CRC - Operating Margin
Operating margin is calculated as operating income divided by revenue. For the three months ending on Jun 2026, California Resources Corporation reported an operating income of 159.00M and revenue of 871.00M, resulting in an operating margin of 18.3%.
ETN - Operating Margin
Operating margin is calculated as operating income divided by revenue. For the three months ending on Jun 2026, Eaton Corporation plc reported an operating income of 0.00 and revenue of 7.45B, resulting in an operating margin of 0.0%.
CRC - Net Margin
Net margin is calculated as net income divided by revenue. For the three months ending on Jun 2026, California Resources Corporation reported a net income of 12.00M and revenue of 871.00M, resulting in a net margin of 1.4%.
ETN - Net Margin
Net margin is calculated as net income divided by revenue. For the three months ending on Jun 2026, Eaton Corporation plc reported a net income of 866.00M and revenue of 7.45B, resulting in a net margin of 11.6%.
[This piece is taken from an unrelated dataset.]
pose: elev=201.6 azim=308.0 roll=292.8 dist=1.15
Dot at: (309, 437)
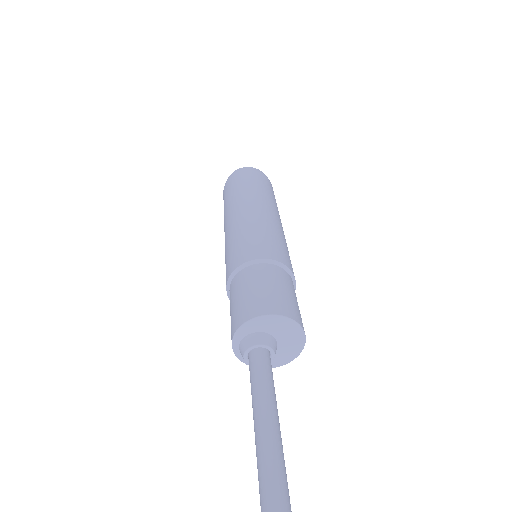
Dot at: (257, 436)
Frequently Asked Questions
CRC and ETN have a correlation of 0.02, meaning they provide meaningful diversification benefit when combined. Depending on your allocation goals, holding both could reduce overall portfolio risk.
ETN has higher volatility (13.64%) compared to CRC (9.92%). In terms of maximum drawdown, CRC dropped -44.75% vs ETN's -68.95%.
CRC currently has the higher Sharpe Ratio (0.76 vs 0.67), meaning it's delivered slightly more return per unit of risk over the trailing 12 months. However, this ranking shifts over time - use the Risk/Return Score above for a more comprehensive view that combines Sharpe, Sortino, and other measures used by quantitative funds.